I have spent a lifetime on a diet, really not a way of life, not eating healthy but a diet. I have seen doctors and psychiatrists (only a few of you know this juicy bit) about food disorders and binging. I would night eat (3am) binge, (only a couple times did the purge occur)- thank god I don't do that anymore - been 9 years now. I would then do very strict diets ( which I can really follow well when motivated enough). Balance and food are not two things I have practiced well and to this day still require support on. To the point I am insulin resistant, and am trying to keep Type 2 diabetes at bay. Exercise and better  choices have helped but more work is needed there. But years of damage on the YO-YO have caused lasting effects.

But I am tired of defining myself as always on a diet, the fat girl, the ugly girl. Do you know I still remember the teasing from junior public school? The jerk in high school who I had a crush on, who said I had thunder thighs. OF COURSE YOU DO, because you remember whatever experiences made you do what you do.

So in an effort to continue with a healthy  brain space in the future, I am letting the voice of the little annoying junior school bully go, and the boy who called me thunder thighs. The work people who say harsh things, and the people on the street who have commented on my appearance, or threw eggs at me ( yup, nice eh! all the while calling me ugly fat F##K!- walking home 12 years old, and strangely enough at 23 on way home from work - really twice in a life time in two different neighbourhoods - this is humiliating to admit but the truth)

So does this mean no more diets, of course not I am just wired that way- what it does mean, I realized that everyone struggles with something, every one hurts, everyone loves, everyone is afraid of something. Books for children talk about Everyone is different, Everyone is the same.

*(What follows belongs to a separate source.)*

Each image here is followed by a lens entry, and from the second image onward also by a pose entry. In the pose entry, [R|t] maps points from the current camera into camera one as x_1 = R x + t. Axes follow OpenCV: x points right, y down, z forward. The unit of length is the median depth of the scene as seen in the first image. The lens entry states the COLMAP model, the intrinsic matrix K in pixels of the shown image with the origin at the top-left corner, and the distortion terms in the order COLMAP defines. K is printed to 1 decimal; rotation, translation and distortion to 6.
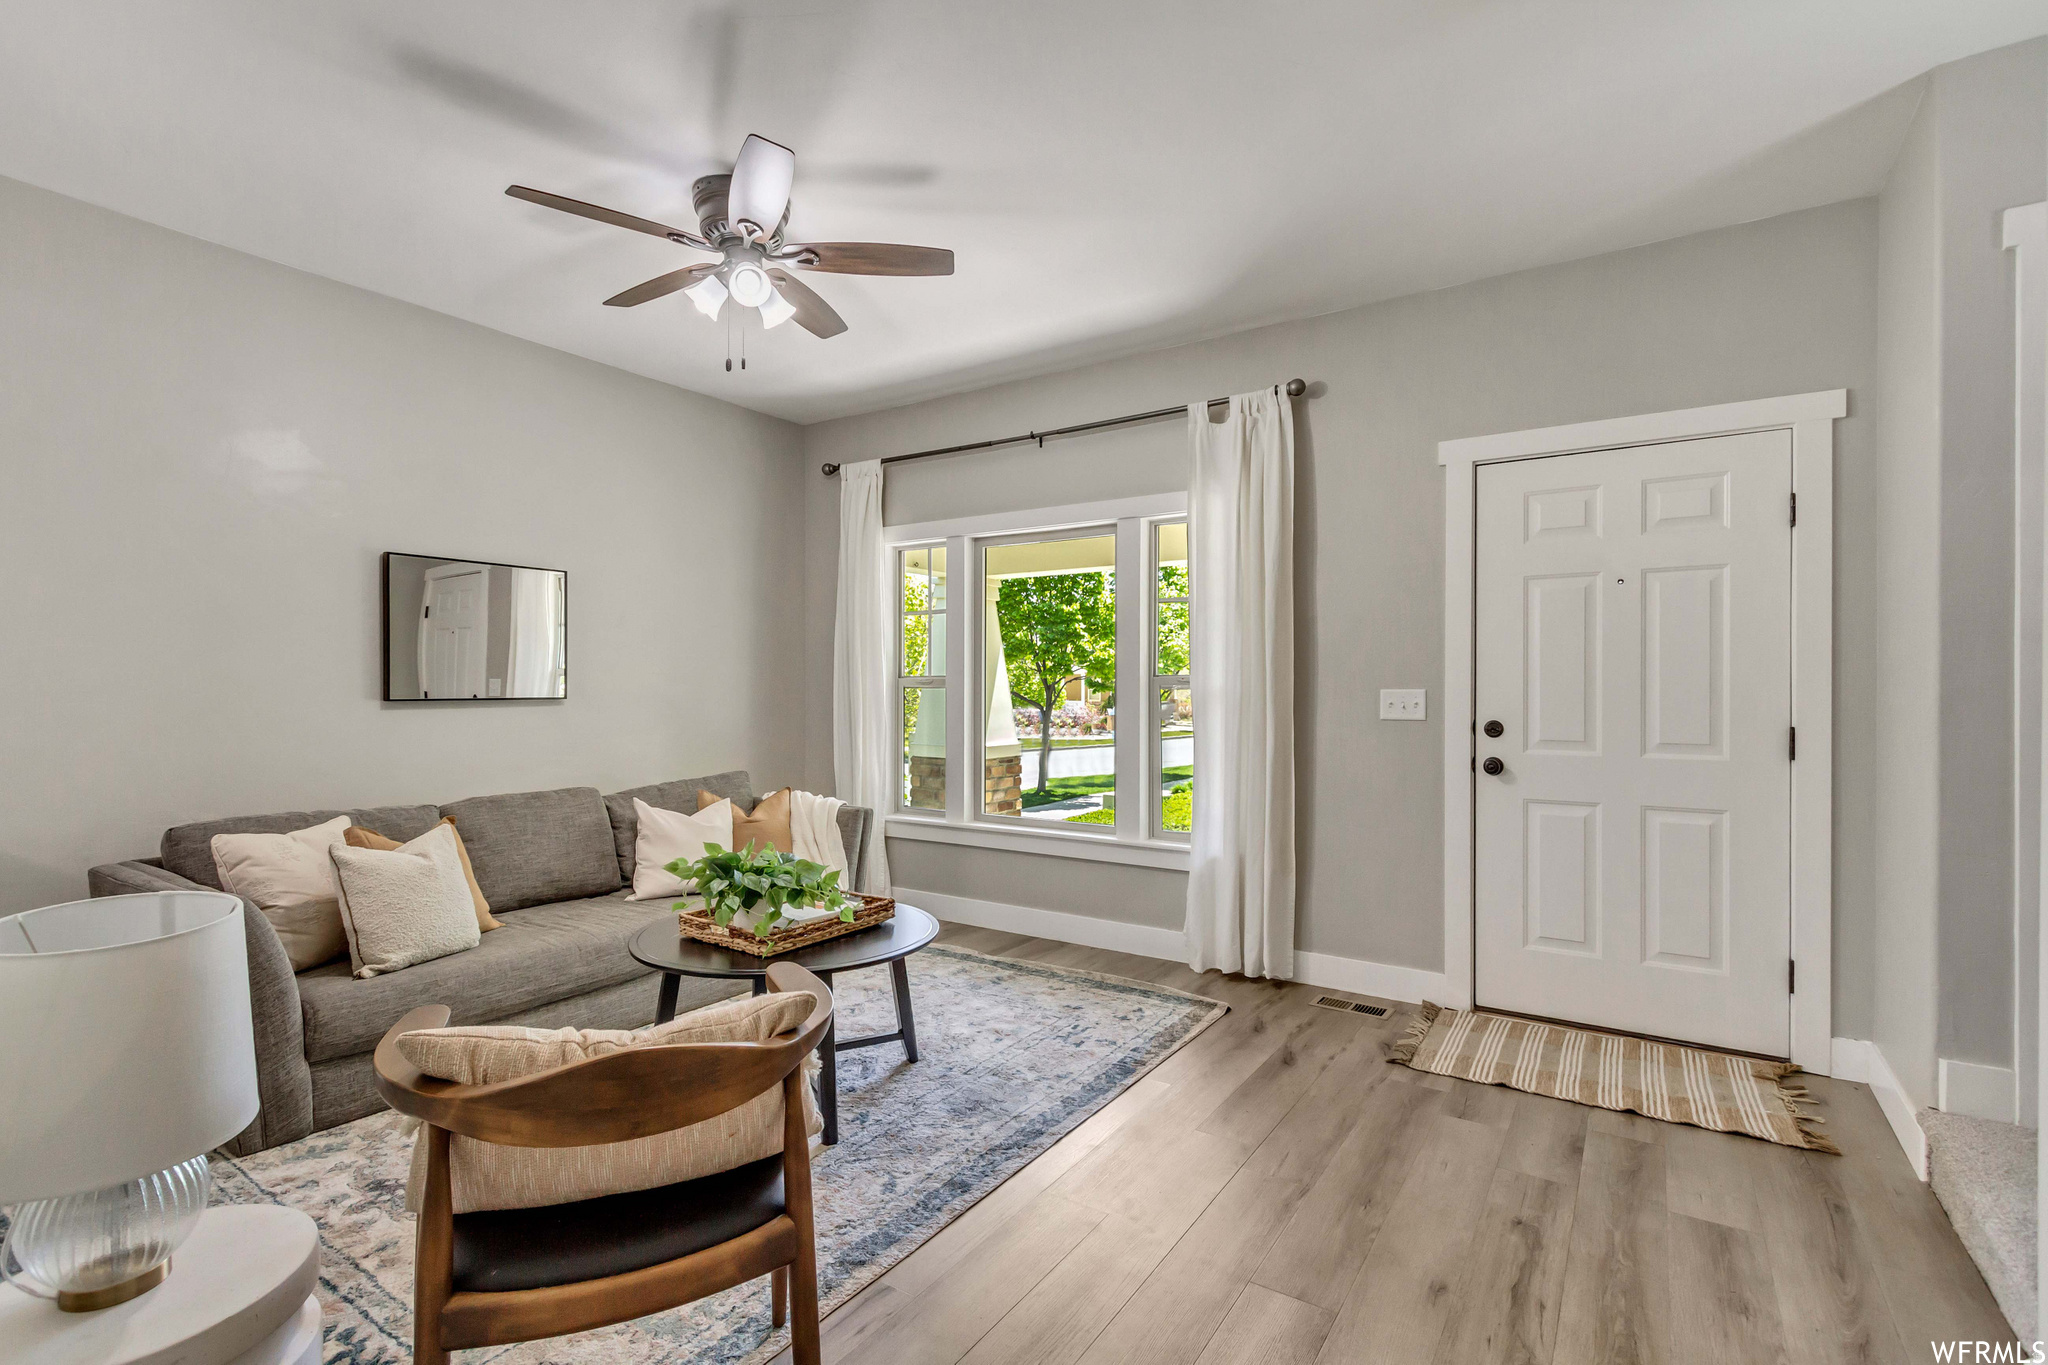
lens RADIAL K [[949.7, 0, 1017.9], [0, 949.7, 687.5], [0, 0, 1]] dist [0.003445, 0.000049]
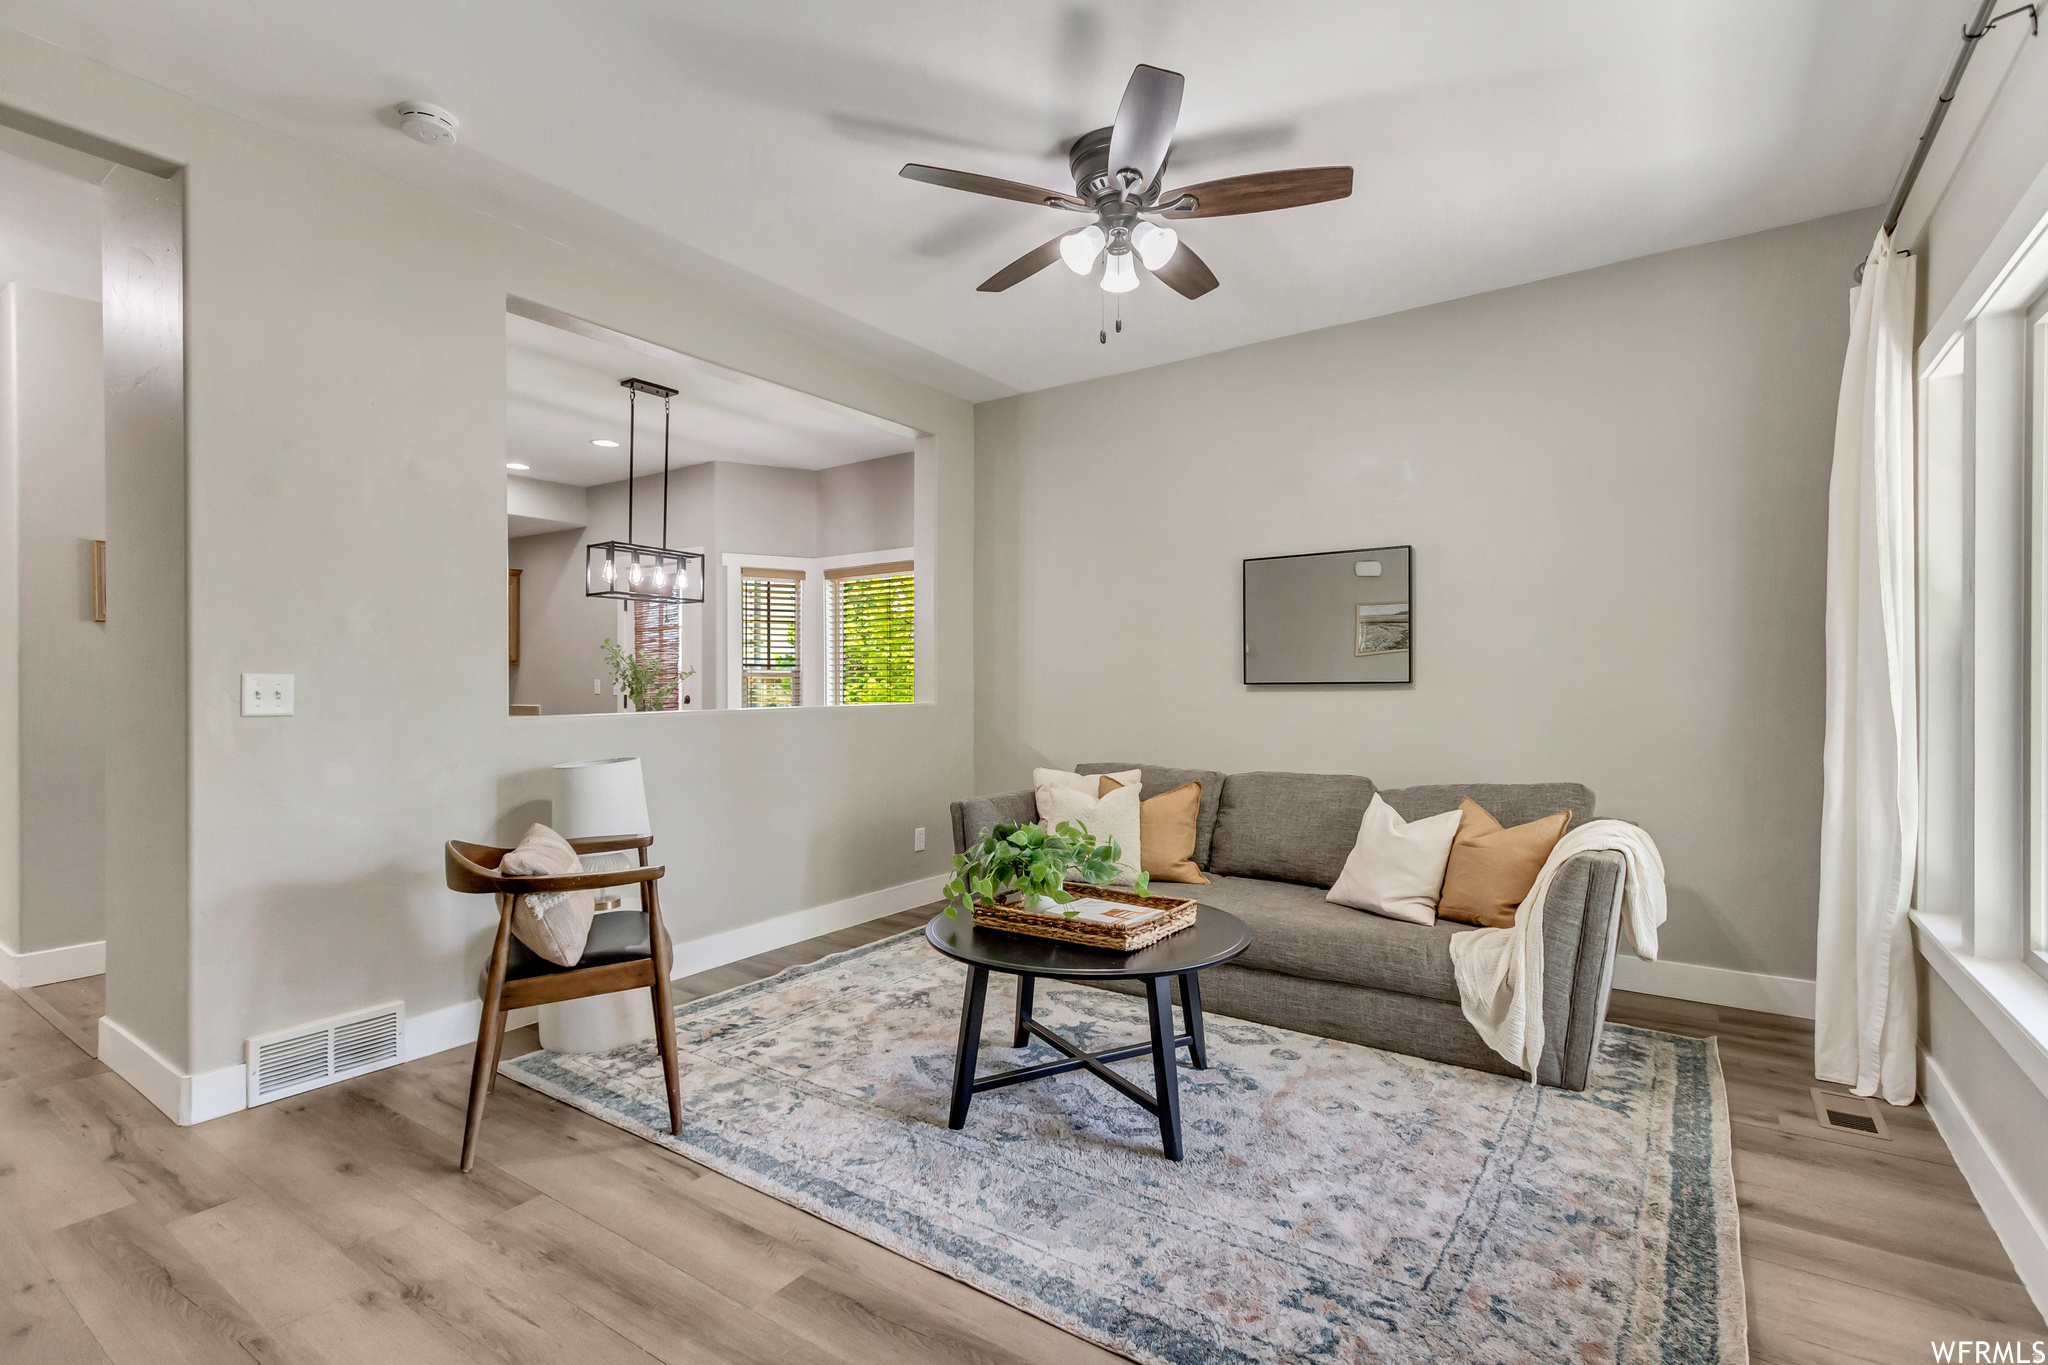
lens RADIAL K [[949.7, 0, 1022.0], [0, 949.7, 680.5], [0, 0, 1]] dist [0.003445, 0.000049]
pose [[-0.026137, -0.009369, -0.999614, 0.542067], [0.004977, 0.999942, -0.009502, 0.019201], [0.999646, -0.005223, -0.026089, 0.756007]]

Your story, while your very own is repeated in a hundred different ways all over the world. There is some beauty to that don't you think? To know that if you choose a life of solitude, that somewhere out in the world, someone else is doing the same thing? 

So what does this have to do with forty being the new thirty?? At thirty I was trying to figure out who I was, how I fit into the world, my place among family and friends. At forty -- wait for it.. I know. I did a lot of work on myself during my thirties, I lived with the intention of improving my mind, my body and my soul.. and it worked. Yes i have demons, yes I have miles to go.. but forty the new thirty? I hope to hell not.. I like who I have become, I am a good person, I have a big heart, I love, I can let go, and I can celebrate that who I am the core of who I created is BEAUTIFUL just as I am.

I am as far away from 30 as I am to 50 -- I wonder what adventures await.

Melanie

1 comment:

Faiza said...

I like you too and am so glad that our paths have been aligned these past few years. You are a treasure!